From Johannes Neubarth <>
Subject Aligning text analyses, with and without stopwords
Date Thu, 26 Jul 2012 16:16:54 GMT
I want to align the output of two different analysis pipelines, but I
don't know how.
We are using Lucene for text analysis. First, every input text is
normalized using StandardTokenizer, StandardFilter and LowerCaseFilter.
This yields a list of tokens (list1). Second, the same input text is
also stemmed and stopwords are removed, yielding list2:

list1: [this text contains stopwords i need to align them]
list2: [---- text contain  stopword -- need -- align ----]

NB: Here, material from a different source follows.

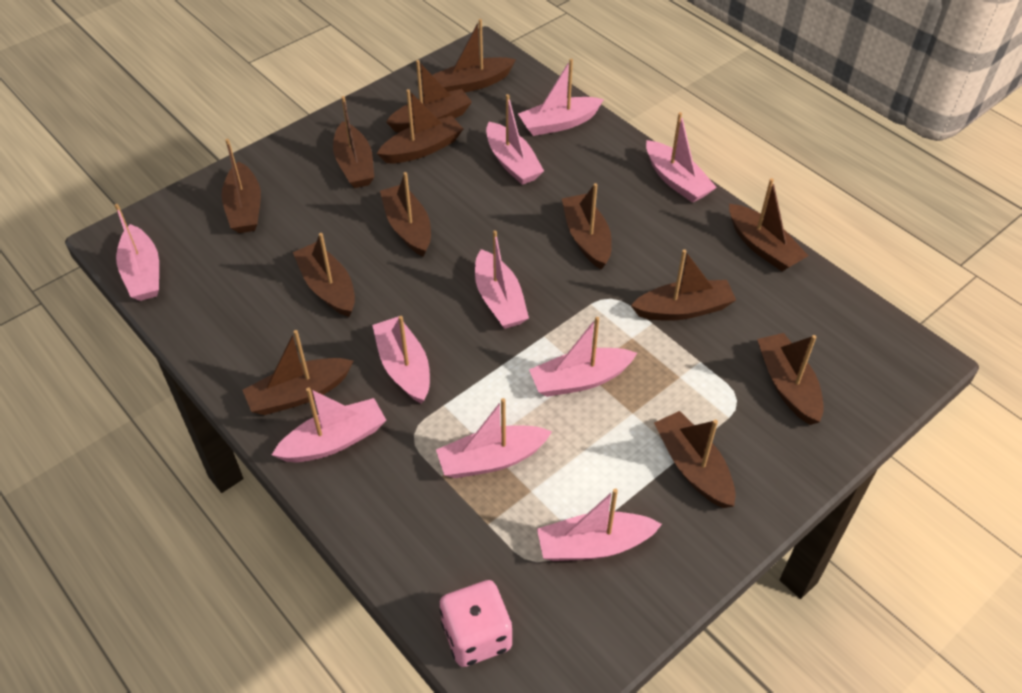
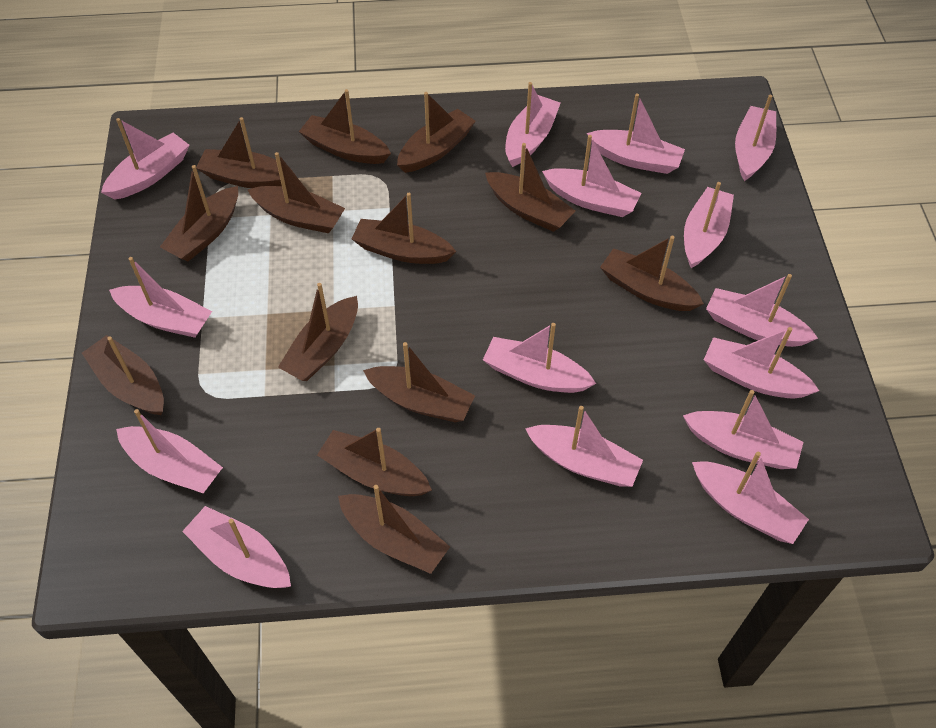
pink boat: [114,204,159,301] [272,387,386,462] [372,316,430,404] [436,398,552,478] [475,230,529,329] [486,94,544,185] [518,59,604,136] [529,317,637,397] [537,488,662,561] [646,112,717,203] = 10 -> [101,118,189,200] [109,257,212,338] [116,409,223,493] [182,506,291,588] [483,323,596,393] [505,82,561,167] [525,406,643,487] [542,135,641,217] [587,93,685,174] [683,390,803,469] [684,182,734,268] [692,452,809,544] [704,327,819,399] [706,274,818,347] [735,95,776,181] = 15
pink dice: [440,580,512,667] = 1 -> none = 0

If I want to align both lists, I need to know which tokens were removed
by the StopFilter. The following code works, but not for the last token

while (tokenStream.incrementToken()) {
    int skippedTokens =
        = tokenStream.getAttribute(PositionIncrementAttribute.class)
          .getPositionIncrement() - 1;
    // process the current token, e.g. we know that "need" is the 6th
    // element in the list because the previous token was removed

For stopwords that are at the end of the tokenStream (e.g. "them"), the
positionIncrement is not updated - after leaving the while-loop,
skippedTokens is 0. My workaround is to append a unique number to every
input text, so that every text ends with a non-stopword. Can you think
of a more reasonable approach?

Thank you,